- Promotional poster
- Directed by: Walt Disney
- Story by: Howard Dietz Arthur Kober
- Produced by: Louis Lewyn; Harry Rapf;
- Narrated by: Freeman High
- Animation by: Leonard Sebring Cy Young Louie Schmitt Ben Sharpsteen Fred Moore Roy Williams Jack Kinney Frank Oreb Milt Schaffer Bob Kuwahara Ugo D'Orsi Joe D'Igalo
- Production companies: Metro-Goldwyn-Mayer Walt Disney Productions
- Distributed by: Loew's Inc.
- Release date: June 1, 1934 (as part of Hollywood Party);
- Running time: 5 minutes, 4 seconds
- Country: United States
- Language: English

= The Hot Choc-late Soldiers =

The Hot Choc-late Soldiers, also stylized as The Hot Chocolate Soldiers, is an American animated short film produced by Walt Disney Productions for Metro-Goldwyn-Mayer's 1934 film Hollywood Party, which premiered on June 1, 1934. It is prefaced in the film by a cameo appearance of Mickey Mouse. The short contains no vocals other than a song performed by Don Wilson that describes the events of the cartoon.

== Synopsis ==
A group of confectionery soldiers go to war against a neighboring cookie castle. As the army parade through the city streets, Chocolate Ladies and Soldiers' wives blow kisses to bid them goodbye. After multiple thwarted attempts to enter, the soldiers successfully conquer the fort defended by a troop of Gingerbread Soldiers by using a cunning Trojan Horse shaped like a large, candy-colored pigeon. The soldiers then take their Gingerbread prisoners to their city, but the sun beats down on the soldiers and melts them into a river of chocolate.

== Production ==
In 1933, Metro-Goldwyn-Mayer contracted Walt Disney Productions to create a "'Silly Symphony' type" sequence for the film (then called Hollywood Revue). In the contract, MGM stipulated that they wanted a sequence that was 400 feet in length and that they would pay Disney $64,000 ($80,000 if it was in technicolor) in four installments, a substantial improvement from Disney's then distributor United Artists' payments. The contract also stated that the short would not appear in 16 mm and television showings of the film and that Disney would create the musical score for the short, with MGM providing the musicians, sound effects, and recording equipment.

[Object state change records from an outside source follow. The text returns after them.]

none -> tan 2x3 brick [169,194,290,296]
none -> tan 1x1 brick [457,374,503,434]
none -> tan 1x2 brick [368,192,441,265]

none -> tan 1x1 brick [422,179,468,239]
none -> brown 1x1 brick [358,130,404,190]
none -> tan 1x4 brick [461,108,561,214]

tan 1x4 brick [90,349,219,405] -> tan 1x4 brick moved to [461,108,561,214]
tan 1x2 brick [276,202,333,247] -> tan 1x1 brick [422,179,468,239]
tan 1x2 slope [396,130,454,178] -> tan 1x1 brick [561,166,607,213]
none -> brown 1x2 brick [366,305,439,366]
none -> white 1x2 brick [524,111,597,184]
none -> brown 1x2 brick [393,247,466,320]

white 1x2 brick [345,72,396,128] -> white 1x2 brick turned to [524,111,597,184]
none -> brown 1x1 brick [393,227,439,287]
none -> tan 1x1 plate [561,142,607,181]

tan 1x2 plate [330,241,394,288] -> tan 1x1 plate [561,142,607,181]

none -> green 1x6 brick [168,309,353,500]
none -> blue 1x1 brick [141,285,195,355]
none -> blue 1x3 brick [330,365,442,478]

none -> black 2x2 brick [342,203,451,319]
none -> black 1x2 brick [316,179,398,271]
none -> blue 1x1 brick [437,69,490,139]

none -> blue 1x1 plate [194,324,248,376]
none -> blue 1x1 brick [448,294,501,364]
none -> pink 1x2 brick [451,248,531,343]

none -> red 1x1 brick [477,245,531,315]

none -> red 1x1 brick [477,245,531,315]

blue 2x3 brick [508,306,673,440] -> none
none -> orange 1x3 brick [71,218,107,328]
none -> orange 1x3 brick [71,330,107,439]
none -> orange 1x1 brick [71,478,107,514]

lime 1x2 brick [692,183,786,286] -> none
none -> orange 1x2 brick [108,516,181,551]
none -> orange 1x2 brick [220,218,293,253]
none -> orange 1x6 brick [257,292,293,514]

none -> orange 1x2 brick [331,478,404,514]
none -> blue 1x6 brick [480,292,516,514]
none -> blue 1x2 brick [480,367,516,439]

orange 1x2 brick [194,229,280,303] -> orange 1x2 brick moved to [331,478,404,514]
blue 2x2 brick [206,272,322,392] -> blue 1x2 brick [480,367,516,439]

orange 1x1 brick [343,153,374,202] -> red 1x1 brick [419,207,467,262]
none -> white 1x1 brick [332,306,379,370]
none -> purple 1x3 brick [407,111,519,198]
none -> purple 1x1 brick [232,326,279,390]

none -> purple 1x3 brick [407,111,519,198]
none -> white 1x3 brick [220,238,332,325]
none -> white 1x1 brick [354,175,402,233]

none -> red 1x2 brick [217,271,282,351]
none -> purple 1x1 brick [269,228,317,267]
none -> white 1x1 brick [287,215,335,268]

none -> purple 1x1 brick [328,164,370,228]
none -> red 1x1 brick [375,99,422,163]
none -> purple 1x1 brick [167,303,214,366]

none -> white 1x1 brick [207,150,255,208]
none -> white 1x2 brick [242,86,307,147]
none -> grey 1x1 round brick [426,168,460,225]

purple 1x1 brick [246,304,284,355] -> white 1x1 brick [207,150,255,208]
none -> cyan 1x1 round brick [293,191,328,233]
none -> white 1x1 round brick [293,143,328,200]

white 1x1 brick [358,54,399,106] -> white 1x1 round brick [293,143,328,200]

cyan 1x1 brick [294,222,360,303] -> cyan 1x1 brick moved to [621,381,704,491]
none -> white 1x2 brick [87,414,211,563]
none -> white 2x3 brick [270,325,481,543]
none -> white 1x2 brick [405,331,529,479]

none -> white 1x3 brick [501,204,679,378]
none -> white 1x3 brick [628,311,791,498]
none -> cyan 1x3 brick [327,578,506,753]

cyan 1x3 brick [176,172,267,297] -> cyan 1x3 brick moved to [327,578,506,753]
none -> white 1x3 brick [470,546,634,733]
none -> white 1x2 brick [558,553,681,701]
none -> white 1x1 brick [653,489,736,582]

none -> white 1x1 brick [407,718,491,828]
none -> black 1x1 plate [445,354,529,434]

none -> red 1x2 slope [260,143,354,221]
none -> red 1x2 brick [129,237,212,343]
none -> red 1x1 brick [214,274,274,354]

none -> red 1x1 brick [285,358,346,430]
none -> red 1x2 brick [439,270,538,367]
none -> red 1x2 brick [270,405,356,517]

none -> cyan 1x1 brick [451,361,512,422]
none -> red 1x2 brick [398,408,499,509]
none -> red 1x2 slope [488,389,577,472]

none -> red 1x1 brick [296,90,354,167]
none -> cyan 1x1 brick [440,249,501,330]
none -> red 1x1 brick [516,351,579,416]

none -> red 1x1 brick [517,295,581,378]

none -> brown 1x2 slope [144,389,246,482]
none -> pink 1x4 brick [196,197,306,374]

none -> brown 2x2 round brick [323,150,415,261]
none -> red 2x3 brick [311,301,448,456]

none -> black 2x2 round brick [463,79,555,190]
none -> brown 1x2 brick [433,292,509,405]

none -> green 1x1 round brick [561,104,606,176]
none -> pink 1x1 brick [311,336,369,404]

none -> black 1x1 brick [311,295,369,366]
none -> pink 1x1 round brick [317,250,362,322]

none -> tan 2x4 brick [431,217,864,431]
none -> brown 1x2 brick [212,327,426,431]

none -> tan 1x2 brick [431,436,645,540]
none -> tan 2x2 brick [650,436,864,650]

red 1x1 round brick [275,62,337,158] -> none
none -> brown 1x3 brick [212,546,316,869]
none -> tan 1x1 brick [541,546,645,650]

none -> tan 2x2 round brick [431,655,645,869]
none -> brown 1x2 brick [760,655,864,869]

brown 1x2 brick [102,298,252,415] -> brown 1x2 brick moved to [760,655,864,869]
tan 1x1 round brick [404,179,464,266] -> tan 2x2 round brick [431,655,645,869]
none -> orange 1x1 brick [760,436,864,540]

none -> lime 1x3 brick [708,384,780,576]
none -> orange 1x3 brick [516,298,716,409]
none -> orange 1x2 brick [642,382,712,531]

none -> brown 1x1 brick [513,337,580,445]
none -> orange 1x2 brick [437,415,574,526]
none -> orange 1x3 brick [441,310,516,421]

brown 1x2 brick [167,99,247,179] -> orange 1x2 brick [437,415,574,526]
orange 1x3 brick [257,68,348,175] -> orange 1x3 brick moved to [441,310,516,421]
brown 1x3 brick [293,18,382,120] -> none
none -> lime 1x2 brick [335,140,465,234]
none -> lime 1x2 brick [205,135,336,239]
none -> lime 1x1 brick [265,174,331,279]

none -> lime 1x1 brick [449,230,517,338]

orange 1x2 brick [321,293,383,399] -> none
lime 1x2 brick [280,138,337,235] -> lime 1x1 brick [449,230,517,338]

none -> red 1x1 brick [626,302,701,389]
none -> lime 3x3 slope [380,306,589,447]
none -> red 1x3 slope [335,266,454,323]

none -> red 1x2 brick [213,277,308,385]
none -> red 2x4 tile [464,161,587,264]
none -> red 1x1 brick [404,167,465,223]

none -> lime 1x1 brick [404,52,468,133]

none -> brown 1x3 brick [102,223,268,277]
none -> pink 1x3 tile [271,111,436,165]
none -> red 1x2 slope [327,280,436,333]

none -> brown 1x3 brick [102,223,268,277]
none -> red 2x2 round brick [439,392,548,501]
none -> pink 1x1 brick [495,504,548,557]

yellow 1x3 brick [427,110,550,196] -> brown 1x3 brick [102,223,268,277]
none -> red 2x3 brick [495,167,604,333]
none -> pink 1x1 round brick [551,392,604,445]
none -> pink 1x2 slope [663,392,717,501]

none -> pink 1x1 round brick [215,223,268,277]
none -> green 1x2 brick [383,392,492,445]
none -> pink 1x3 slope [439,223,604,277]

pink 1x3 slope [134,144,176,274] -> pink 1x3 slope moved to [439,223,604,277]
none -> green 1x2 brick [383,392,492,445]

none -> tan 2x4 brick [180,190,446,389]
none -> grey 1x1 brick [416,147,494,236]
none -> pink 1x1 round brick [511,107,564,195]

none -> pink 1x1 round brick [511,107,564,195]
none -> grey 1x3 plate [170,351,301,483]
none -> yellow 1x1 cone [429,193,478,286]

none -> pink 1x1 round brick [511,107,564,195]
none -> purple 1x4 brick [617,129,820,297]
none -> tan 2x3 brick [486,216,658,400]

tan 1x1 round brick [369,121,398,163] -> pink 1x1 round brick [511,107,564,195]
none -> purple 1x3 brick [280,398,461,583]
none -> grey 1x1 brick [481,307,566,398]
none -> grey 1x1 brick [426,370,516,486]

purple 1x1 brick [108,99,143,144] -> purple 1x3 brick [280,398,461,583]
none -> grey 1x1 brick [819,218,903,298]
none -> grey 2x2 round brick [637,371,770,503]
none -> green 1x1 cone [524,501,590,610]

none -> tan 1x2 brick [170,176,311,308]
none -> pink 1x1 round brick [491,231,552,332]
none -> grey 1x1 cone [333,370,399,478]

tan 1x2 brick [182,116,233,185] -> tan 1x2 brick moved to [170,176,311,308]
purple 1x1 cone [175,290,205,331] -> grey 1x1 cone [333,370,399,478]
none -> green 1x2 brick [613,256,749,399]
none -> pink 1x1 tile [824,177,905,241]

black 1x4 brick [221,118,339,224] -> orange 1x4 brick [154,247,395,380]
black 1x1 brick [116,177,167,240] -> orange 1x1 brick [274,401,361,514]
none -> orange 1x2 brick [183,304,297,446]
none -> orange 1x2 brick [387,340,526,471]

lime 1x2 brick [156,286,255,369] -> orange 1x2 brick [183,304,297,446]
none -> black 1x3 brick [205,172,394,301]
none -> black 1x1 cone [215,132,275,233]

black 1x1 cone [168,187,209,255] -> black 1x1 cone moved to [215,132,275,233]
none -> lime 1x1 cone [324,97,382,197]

One of the short's original concepts was to focus on movie-star caricatures, which was dropped in favor of the song "Hot Choc-late Soldiers", which was written by MGM songwriters Nacio Herb Brown and Arthur Freed for the short. Despite the earlier contract, the soundtrack was recorded at Disney's studio. Animation for the film was overseen by Ben Sharpsteen, who guided a group of young artists that included Cy Young and Ugo D'Orsi. Production on the short occurred in the summer and fall of 1933 and a completed version of The Hot Choc-late Soldiers was sent to MGM in the beginning of November, only for the studio to return the short with a request to re-work the final scenes featuring the melted chocolate soldiers. The final version of the short was delivered to MGM on January 22, 1934.

The short is prefaced by a brief cameo by Mickey Mouse (who was voiced by Walt Disney himself) spontaneously appearing and humiliating actor Jimmy Durante. It was not initially intended to be included in the film but came about after a pitch for the character to appear in the 1933 film Meet the Baron was dropped. It represented Mickey's first actual appearance in a feature film. Mickey's appearance was intended to be used as a way to segue to the short, but the scene was subject to a series of re-writes as at this point in time Mickey Mouse shorts were built around "visual, rather than verbal, humor". The script went through so many re-writes that the scene's production took far less time to animate than it did to write. Scriptwriting for the scene began in May 1933 and was completed around late September 1933. The completed scene was delivered to MGM in November 1933.

== Reception ==
Much of the reception for The Hot Choc-late Soldiers focused upon its appearance in the film Hollywood Party. During Hollywood Party's initial release the short was seen as a highlight of a film that was largely panned by critics, a viewpoint shared by J. B. Kaufman and Roger Dooley. Critics like the City University of New York professor David Bakish and Velvet Light Trap's Allen Larson would later comment on how the appearance of Mickey and the introduction of the short felt abrupt and unintegrated with the rest of the film.

== Ownership ==
Turner Entertainment Co., through their ownership of pre-May 1986 Metro-Goldwyn-Mayer films, currently owns the segment as well as the feature film, Hollywood Party. The segment was edited out of the film when it was screened on TNT due to legal concerns with Disney's trademarks. However, Turner was able to negotiate the licenses so that the footage was included in a 1992 VHS release of Hollywood Party and for subsequent releases.

This is also the first of few Disney animated short film produced and distributed by an outside studio.